Ankara Hacı Bayram Veli Üniversitesi Hukuk Fakültesi Dergisi, cilt.27, sa.1, ss.37-68, 2023 (Hakemli Dergi) identifier

Özet

6100 sayılı Hukuk Muhakemeleri Kanunu (HMK) m. 17 ile, yetki sözleşmesi yapabilecek kişileri sınırlamıştır. Buna göre; sadece tacirler ve kamu tüzel kişileri, aralarında yetki sözleşmesi yapabileceklerdir. Bu hükmün getirilme amacı, daha güçlü olan tacir ve kamu tüzel kişisinin, zayıf olan tüketicileri mahkemenin yetkisini tayin bağlamında iradesini dayatmasının (empoze etmesinin) önüne geçmektir. Alman medeni usul hukukunda da yetki sözleşmesini yapabilmeye yetkili kişiler tacirler ve kamu hukuku tüzel kişileri ile sınırlandırılmaktadır (Medeni Usul Kanunu; deutsche Zivilprozessordnung; dZPO m. 38/1). Yetki sözleşmeleri, çoğunlukla uygulamada asıl sözleşmenin bir unsuru, şartı olarak düzenlenmektedir. Usul kanunlarında sözleşmeden kaynaklanan uyuşmazlıklara ilişkin olarak özel bir kesin olmayan yetki düzenlenesi daha mevcuttur. Bu düzenlemeye göre taraflar, ifa yerini kararlaştırarak yetkili mahkemeyi de tayin etmiş olurlar. Sözleşmenin bir tarafı tacir veya kamu tüzel kişisi, diğer tarafı tüketici ya da her iki tarafı da tüketici olan durumlarda, aslında yetki sözleşmesi yapılabilmesi mümkün değil iken, taraflar ifa yerini diledikleri gibi (ya da bir taraf empoze ederek) kararlaştırdıklarında dolaylı olarak yetkili mahkemeyi de kararlaştırmış olurlar. Dolayısıyla yetki sözleşmesinin sınırlayıcı hükmünü dolanmış, kanuna karşı hile durumu yaratmış olurlar. Alman kanun koyucu yetki sözleşmesini yapabilecek kişileri sınırlarken, aynı zamanda ifa yerini belirleyerek yetkili mahkemeyi belirleyebilecek kişileri de sınırlamıştır. Ancak HMK’da bu yönde hüküm eksiktir.

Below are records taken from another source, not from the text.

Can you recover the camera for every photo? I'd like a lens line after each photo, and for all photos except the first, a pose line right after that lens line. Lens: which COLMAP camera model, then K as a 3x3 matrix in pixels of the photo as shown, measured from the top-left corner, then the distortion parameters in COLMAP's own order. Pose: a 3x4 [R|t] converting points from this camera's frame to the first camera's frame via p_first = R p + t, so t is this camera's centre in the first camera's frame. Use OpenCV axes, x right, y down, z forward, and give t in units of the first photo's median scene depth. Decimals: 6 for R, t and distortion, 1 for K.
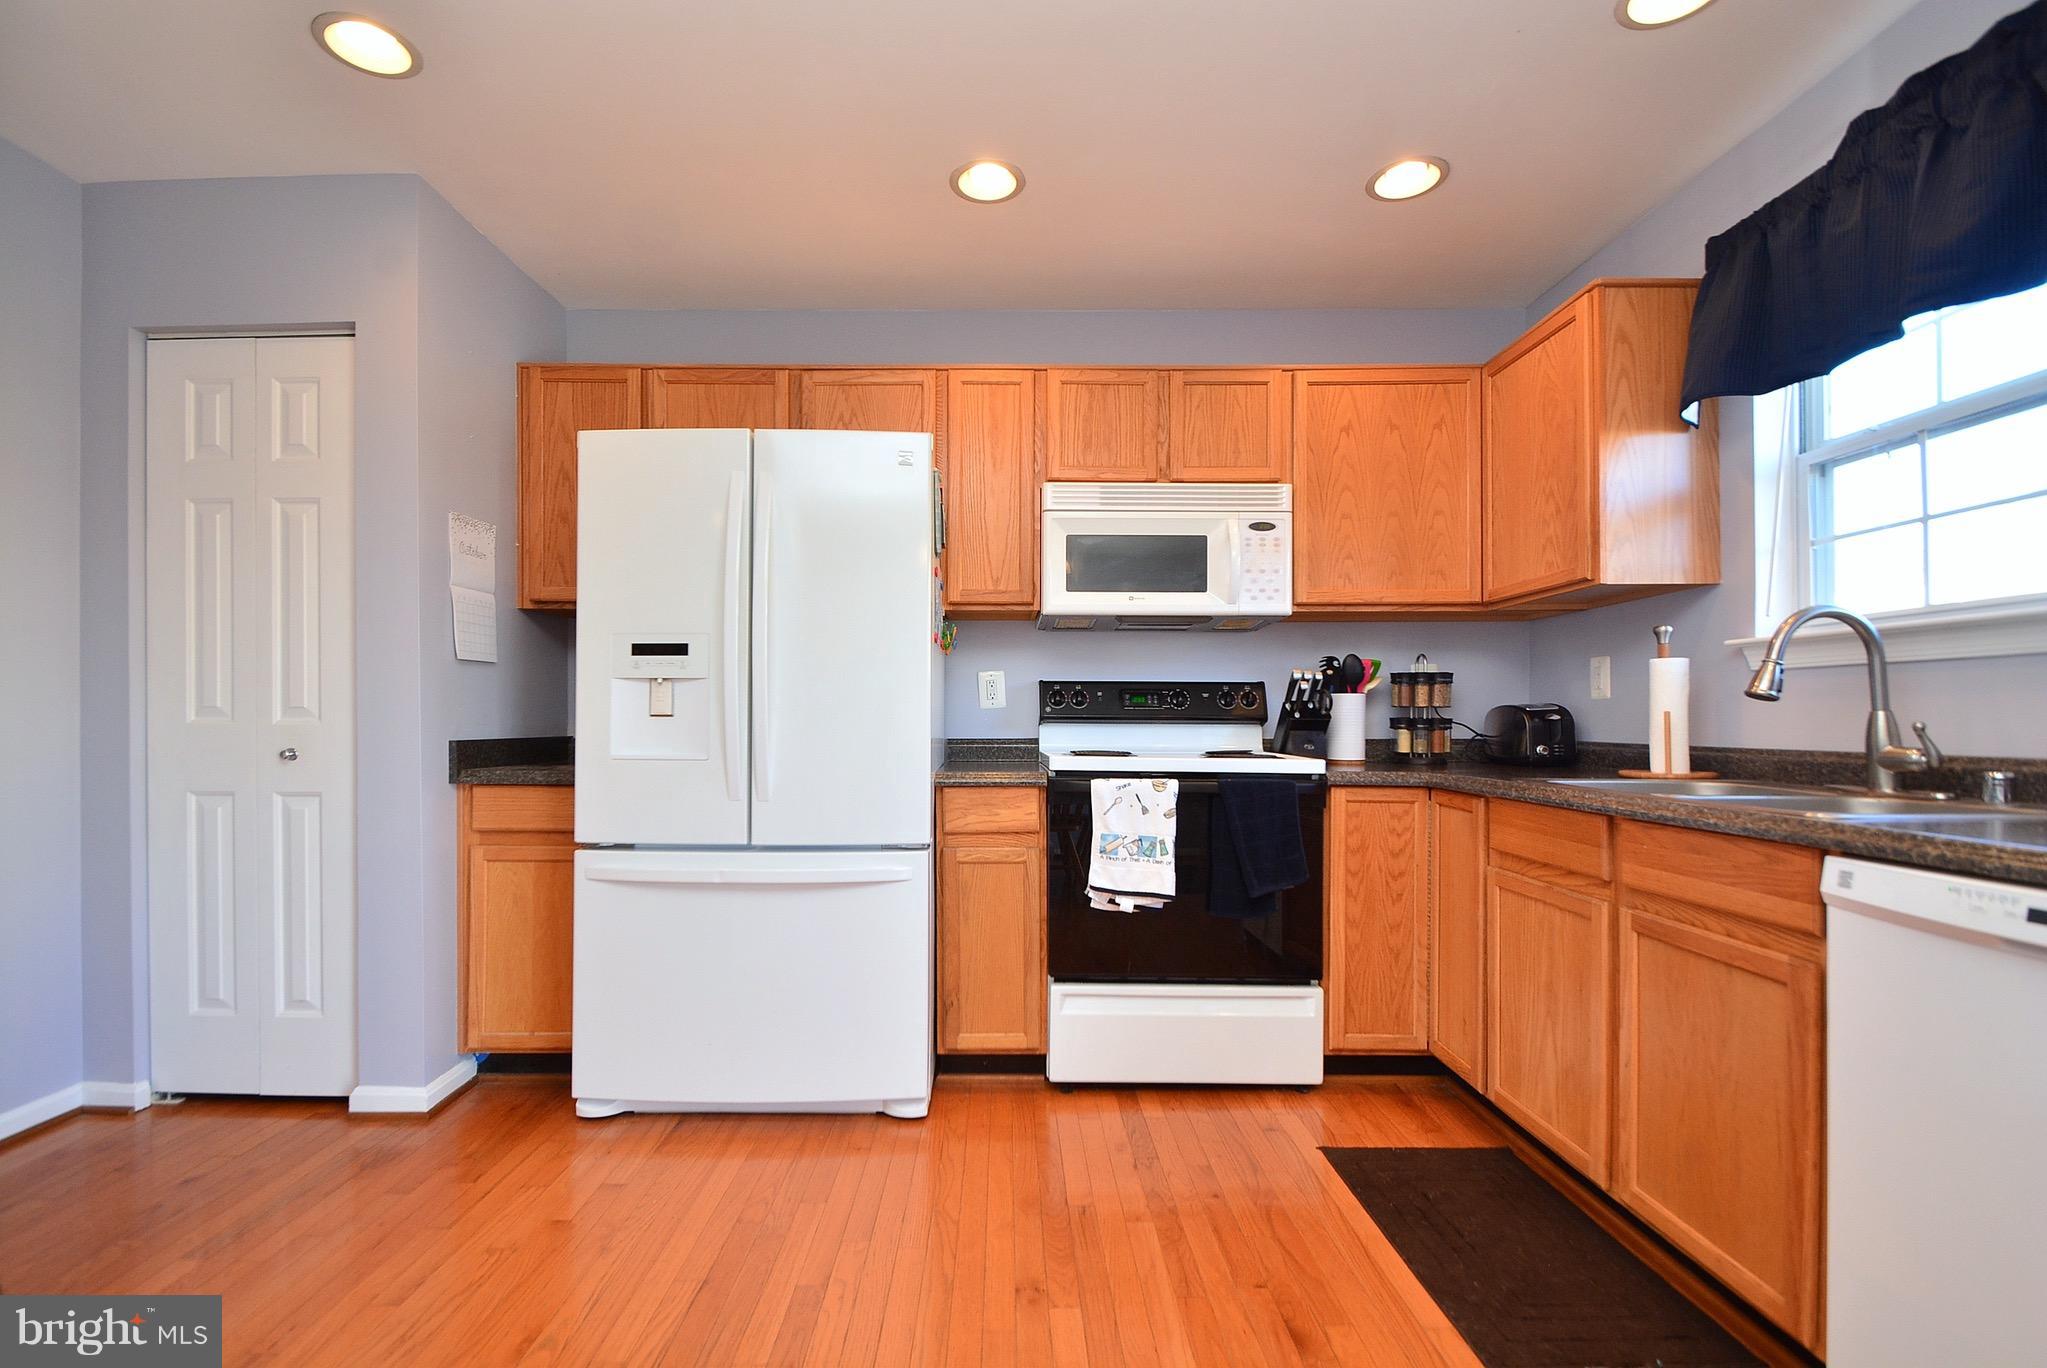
lens RADIAL K [[903.0, 0, 990.4], [0, 903.0, 719.4], [0, 0, 1]] dist [0.010965, -0.013083]
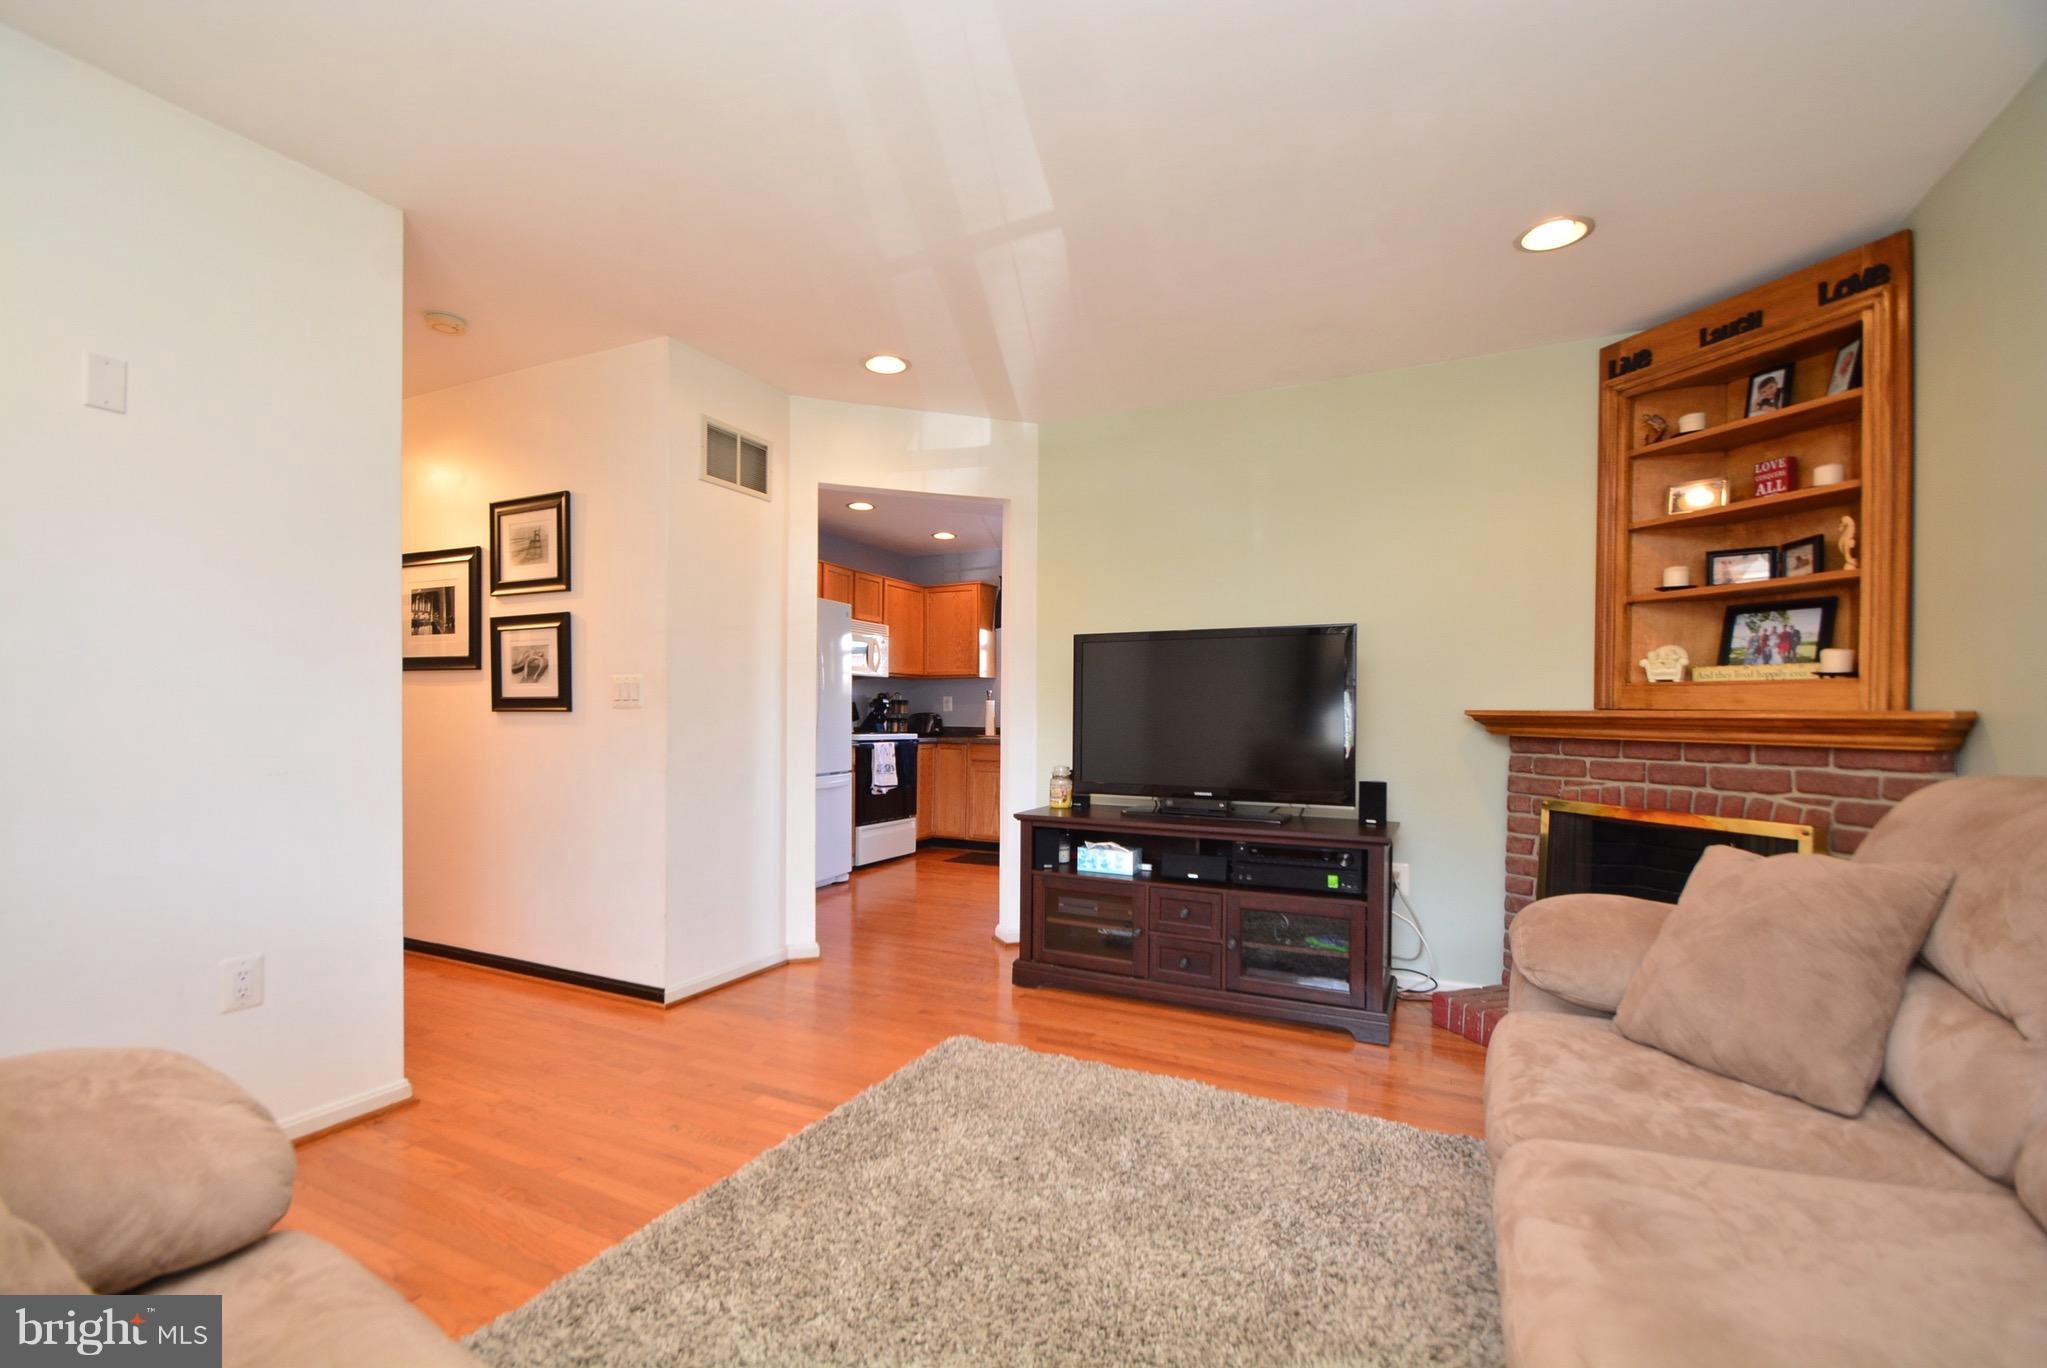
lens RADIAL K [[903.0, 0, 984.4], [0, 903.0, 718.1], [0, 0, 1]] dist [0.010965, -0.013083]
pose [[0.451839, -0.003955, 0.892091, -2.016501], [-0.005206, 0.999961, 0.007070, -0.023279], [-0.892085, -0.007838, 0.451801, -0.428305]]
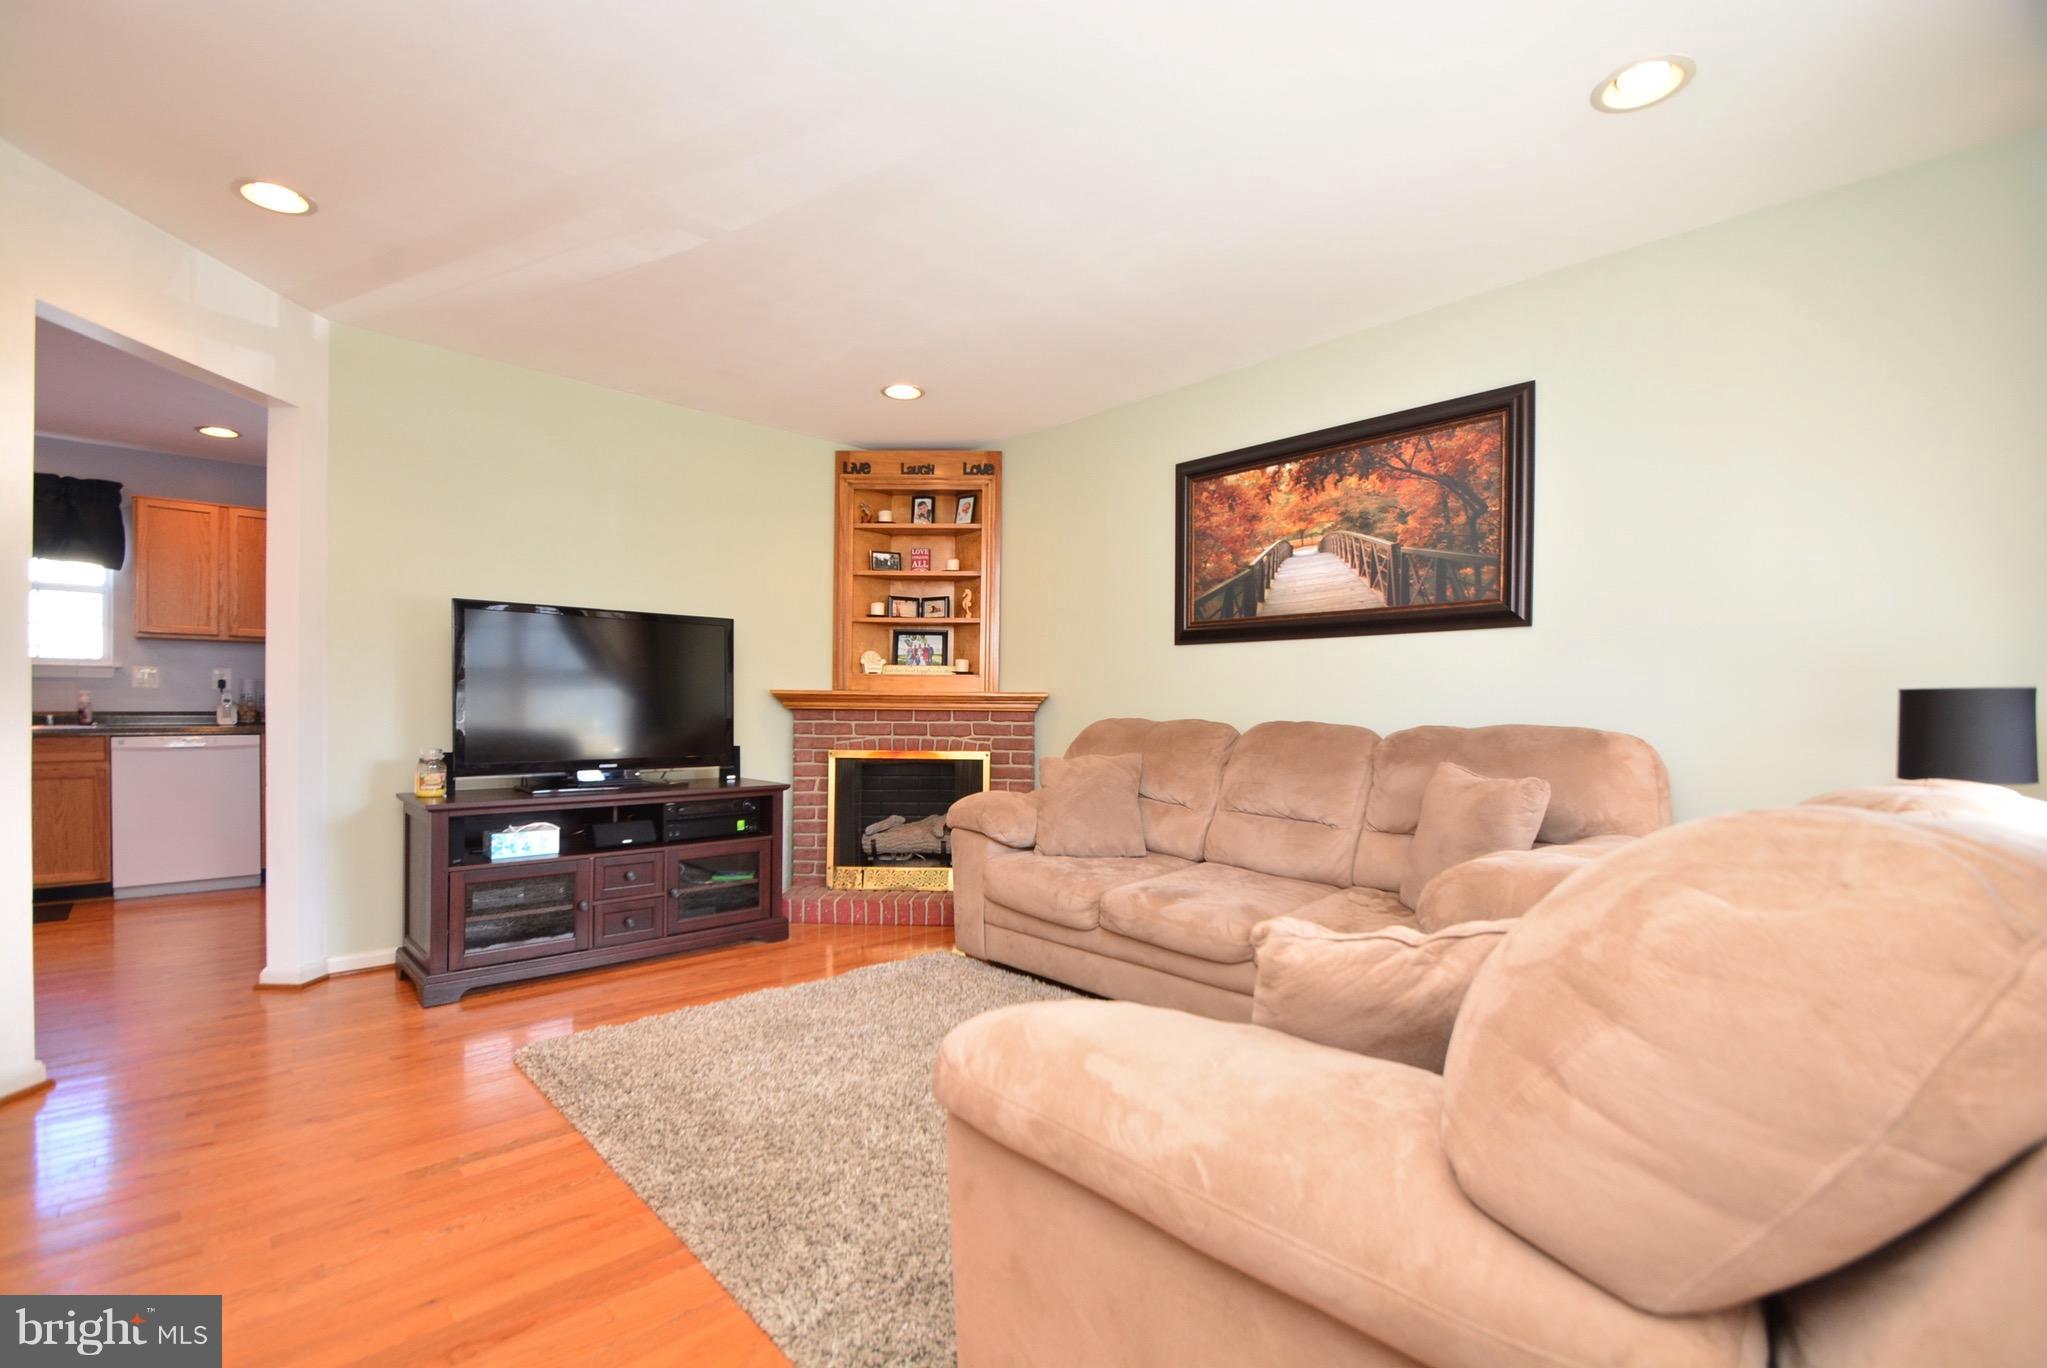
lens RADIAL K [[903.0, 0, 988.7], [0, 903.0, 716.6], [0, 0, 1]] dist [0.010965, -0.013083]
pose [[-0.682091, -0.015044, 0.731112, -2.117497], [-0.008268, 0.999883, 0.012861, -0.001917], [-0.731220, 0.002728, -0.682136, 0.465926]]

Article 17 of the Code of Civil Procedure limits the parties who can make a contract of authority. Only merchants and public law legal entities are permitted to conclude a contract of authority between them for with the intent of preventing the stronger merchant and public legal entity from imposing its will on weak consumers in the context of determining the court’s authority. This is also the case in German civil procedure law (German Civil Procedure Code article 38/1). Authorization agreements are mostly regulated as element or condition of the main contract in practice. There is a non-definitve special provision regarding disputes arising from the contracts. The parties are able to determine the venue of the court by determining the place of performance. If one of the parties to the contract is a merchant or a public legal entity and other party is a consumer, or both parties are consumers, while it isn’t possible to conclude an authorization contract, they indirectly determine the authorised court. Therefore, they circumvent the restrictive provision of the authorization agreement and create a situation of fraud against the law. Whilst limiting the persons who can make a contract of authorization, the German legislator also limits persons who are permitted to determine the place of performance. However, there is no provision in this regard in the CCP.